» **EXERCISE**
Please copy all of the data that follows exactly, leaving any pictures out.

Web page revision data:
_ _ _ _ _
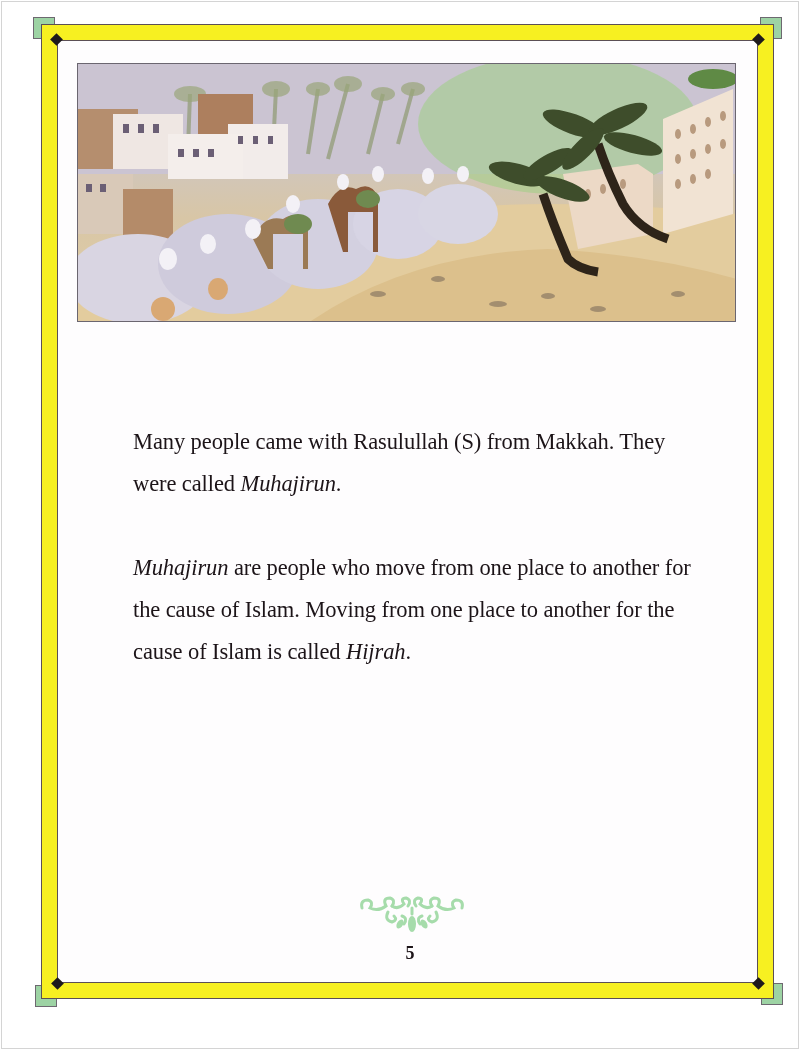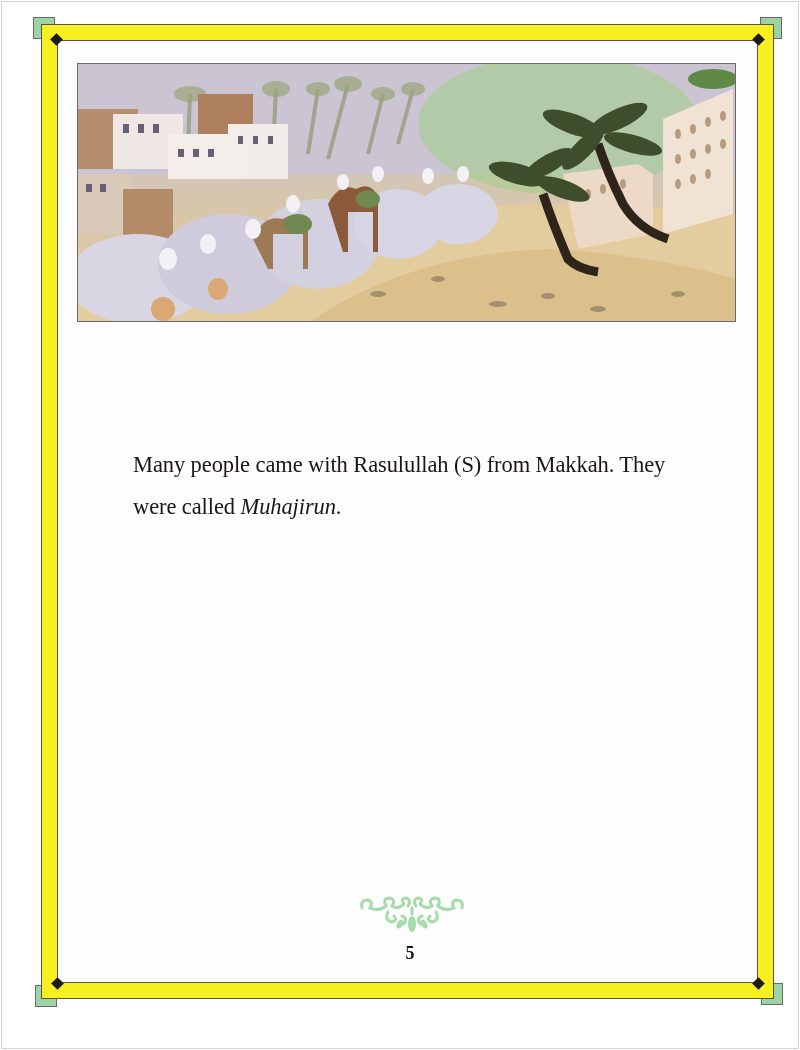"Many people came with Rasulullah" .text-block { top: 444px -> 421px }
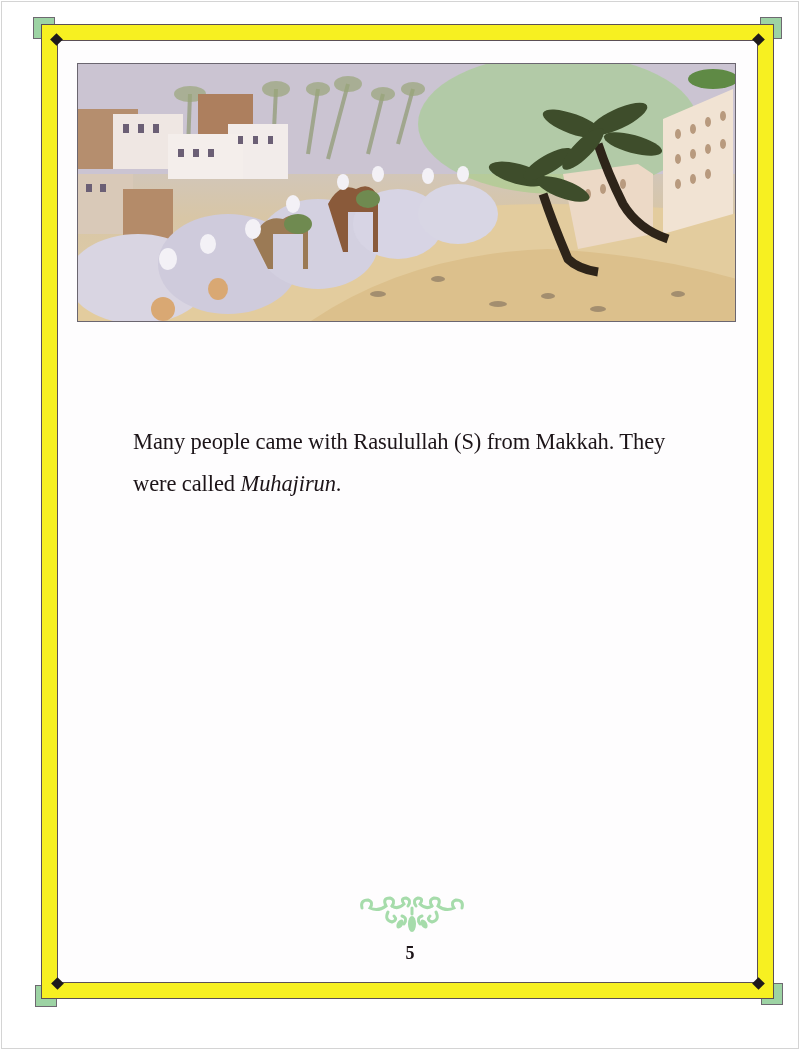"Muhajirun are people who move" p.para { html: none -> <p> <em>Muhajirun</em><span> are people who move from one place to another for the cause of Islam. Moving from one place to another for the cause of Islam is called </span><em>Hijrah</em><span>.</span> </p> }
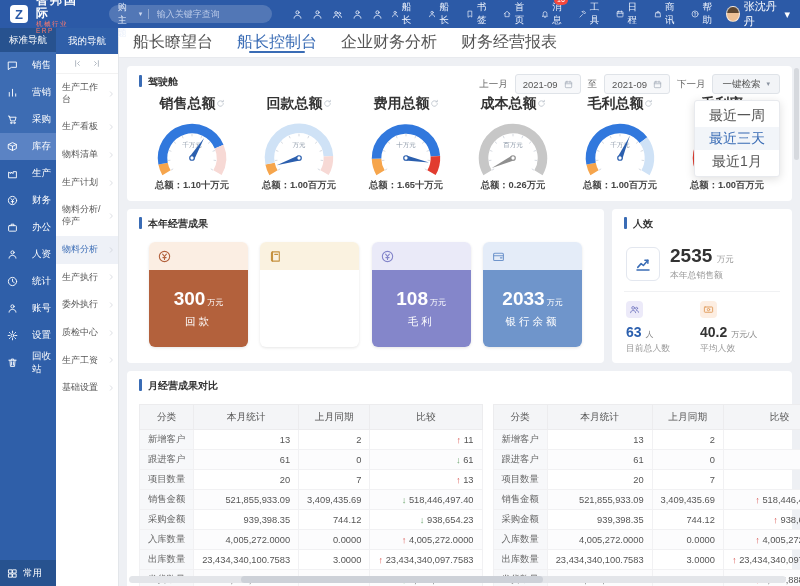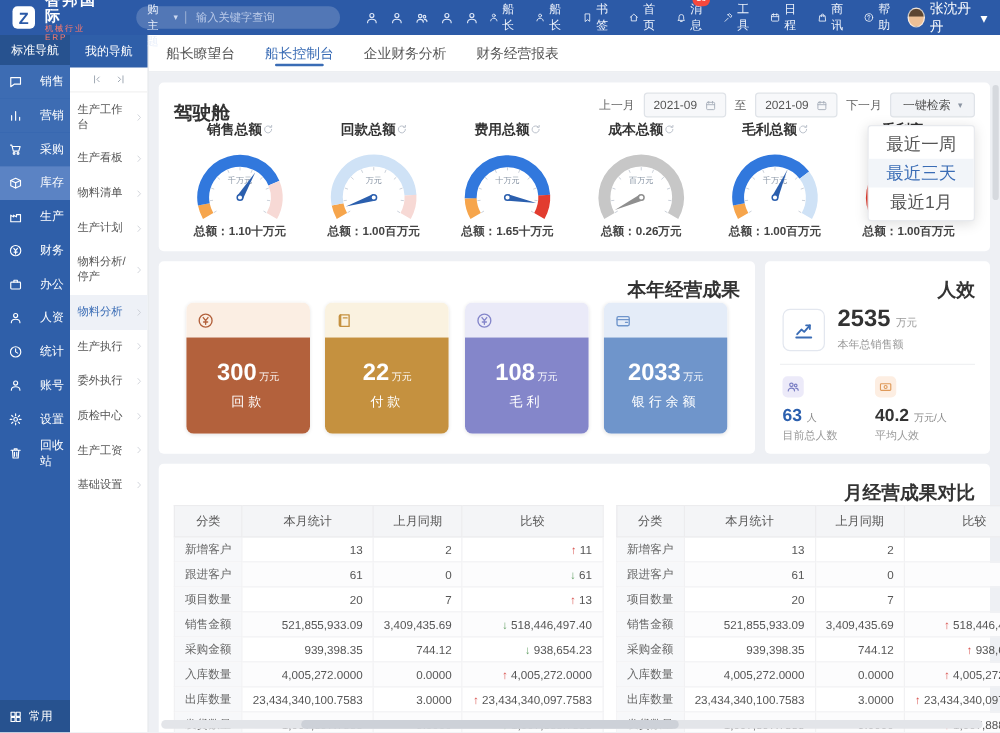"船长瞭望台" .tab { font-size: 11px -> 16px }
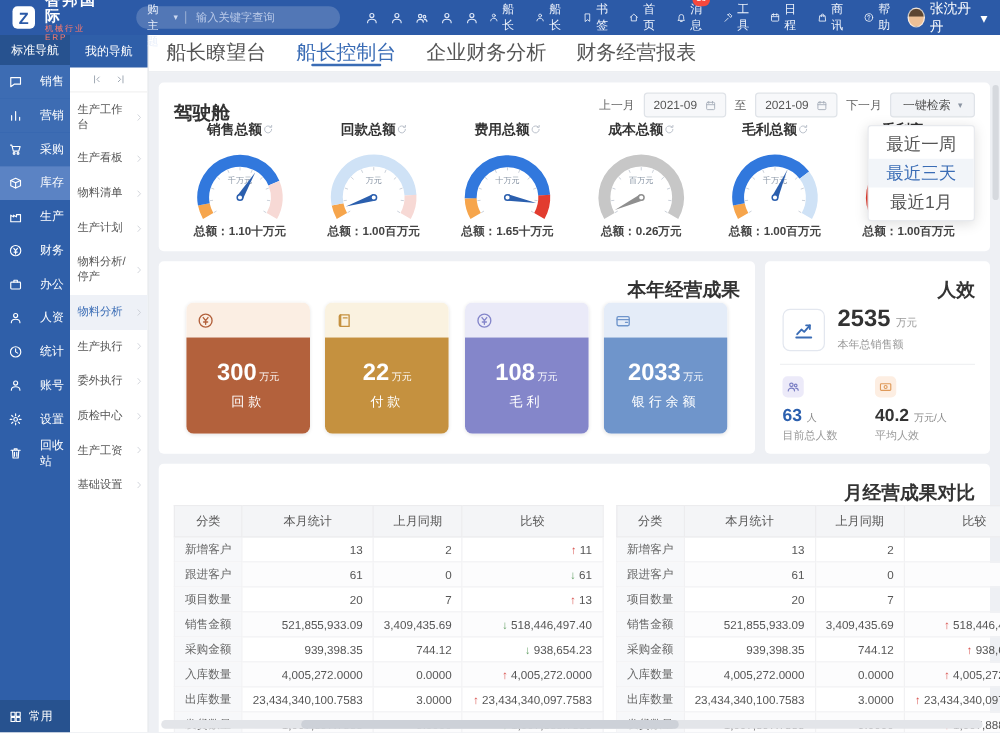"驾驶舱" .sec-title { align-items: flex-end -> flex-start; flex-direction: column -> none; font-size: 15px -> 10px }
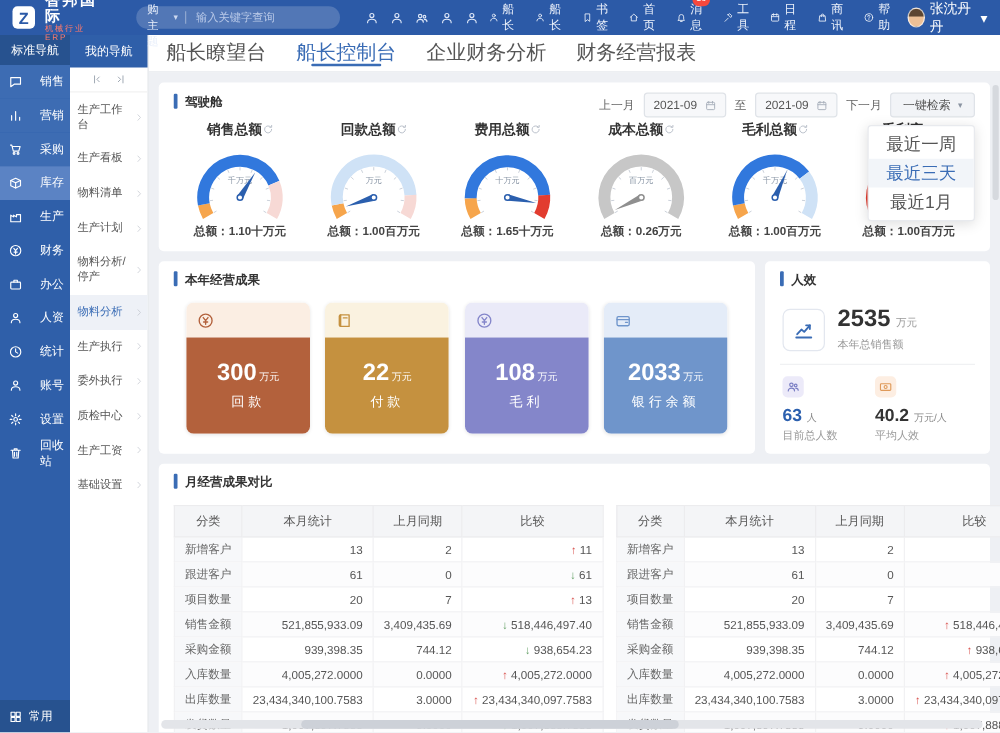"销售总额" .g-head { font-size: 11px -> 14px }
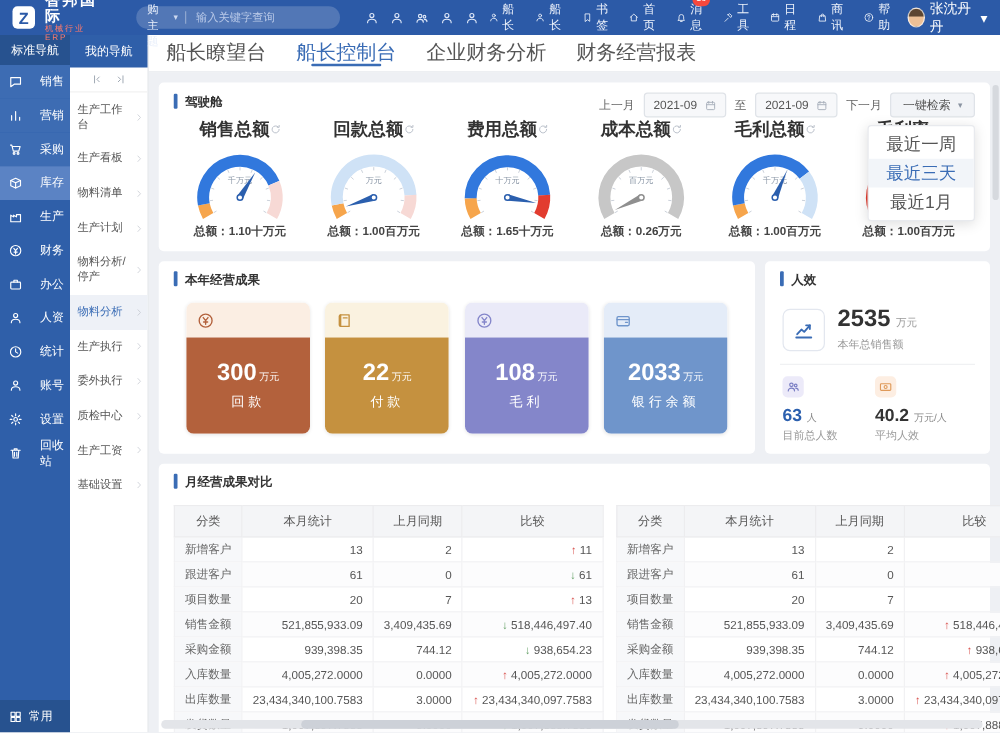"22 万元" div.ac-body { html: <div> <div><span>22</span><span>万元</span></div> <div>付款</div> </div> -> none }
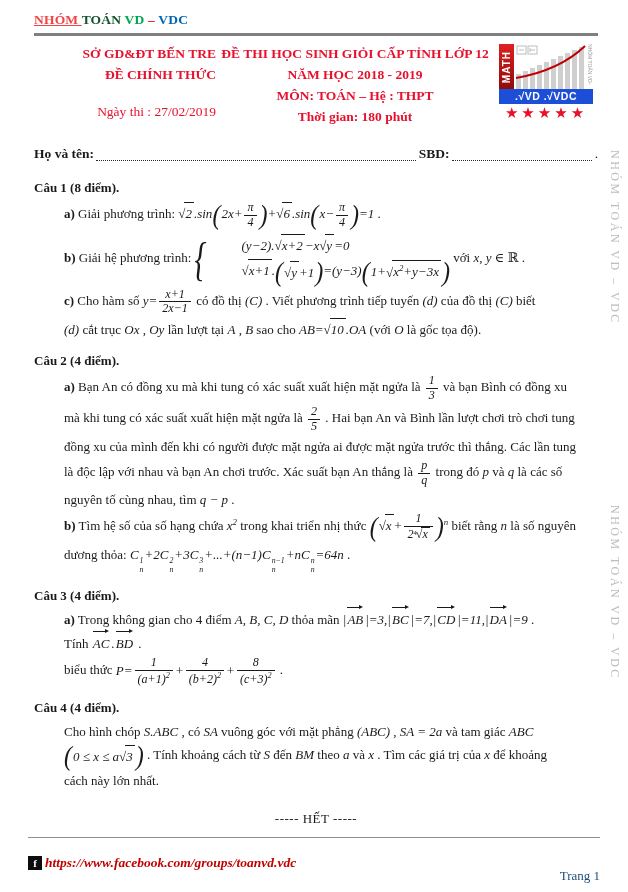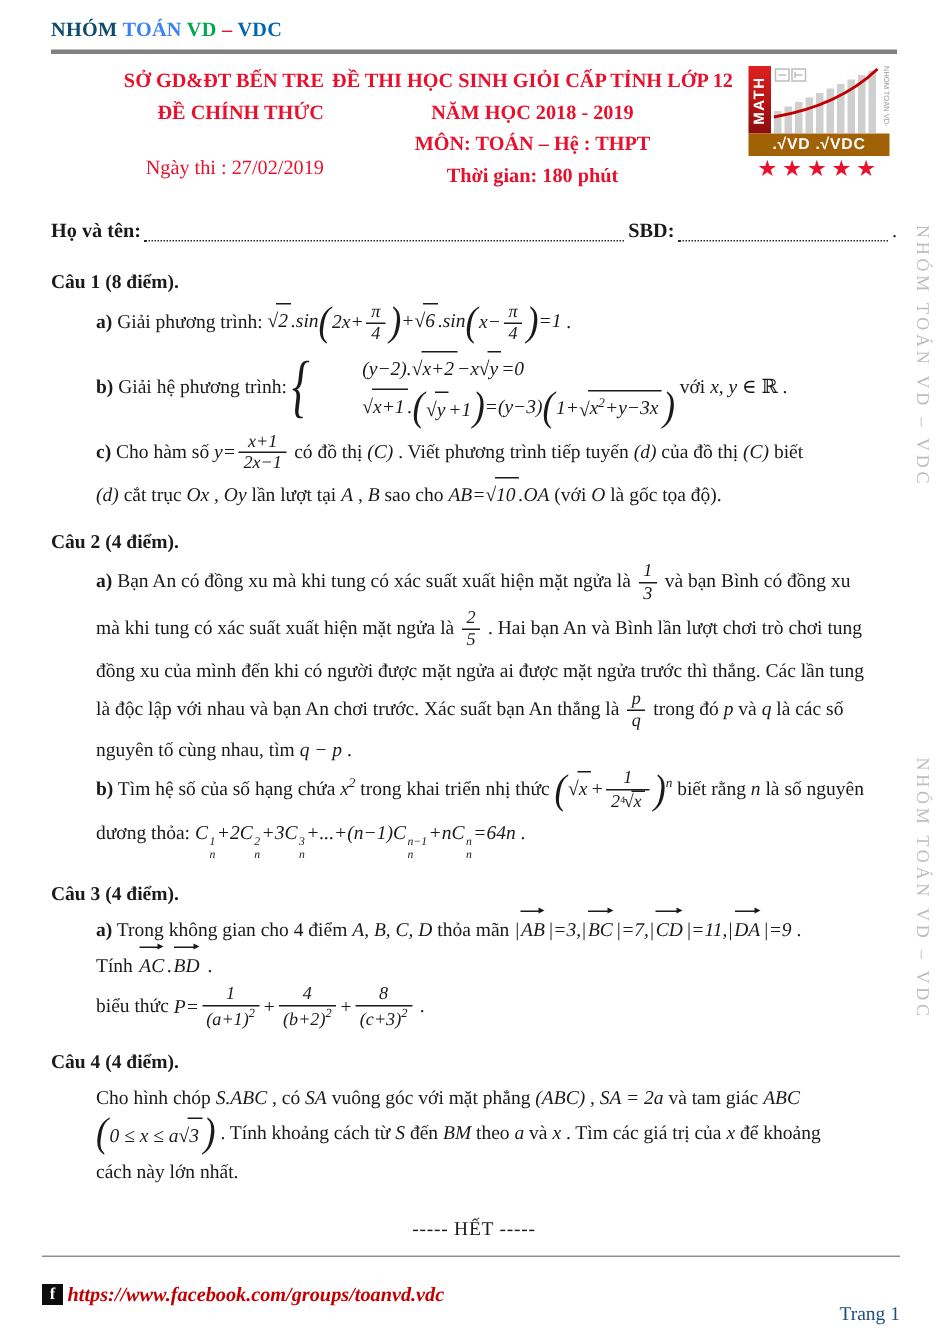"NHÓM" span { color: #0c4a6e -> #ef4444; text-decoration: none -> underline }
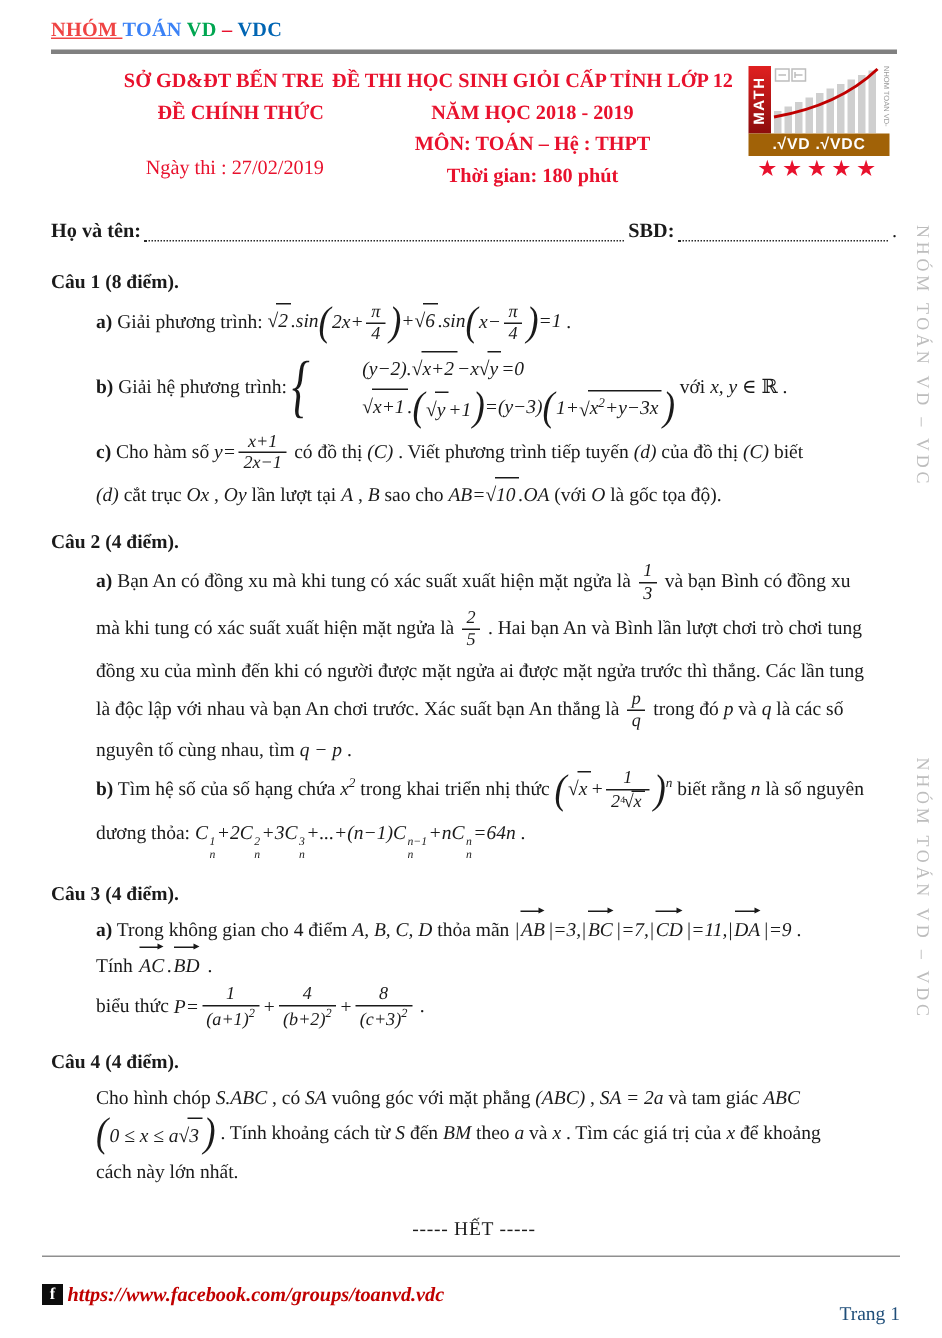"TOÁN" span { color: #3b82f6 -> #14532d }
_ _ _ _ _
» **WRITTEN REPLY**
"Many people came with Rasulullah" .text-block { top: 444px -> 421px }
"Muhajirun are people who move" p.para { html: none -> <p> <em>Muhajirun</em><span> are people who move from one place to another for the cause of Islam. Moving from one place to another for the cause of Islam is called </span><em>Hijrah</em><span>.</span> </p> }
"船长瞭望台" .tab { font-size: 11px -> 16px }
"驾驶舱" .sec-title { align-items: flex-end -> flex-start; flex-direction: column -> none; font-size: 15px -> 10px }
"销售总额" .g-head { font-size: 11px -> 14px }
"22 万元" div.ac-body { html: <div> <div><span>22</span><span>万元</span></div> <div>付款</div> </div> -> none }
"NHÓM" span { color: #0c4a6e -> #ef4444; text-decoration: none -> underline }
"TOÁN" span { color: #3b82f6 -> #14532d }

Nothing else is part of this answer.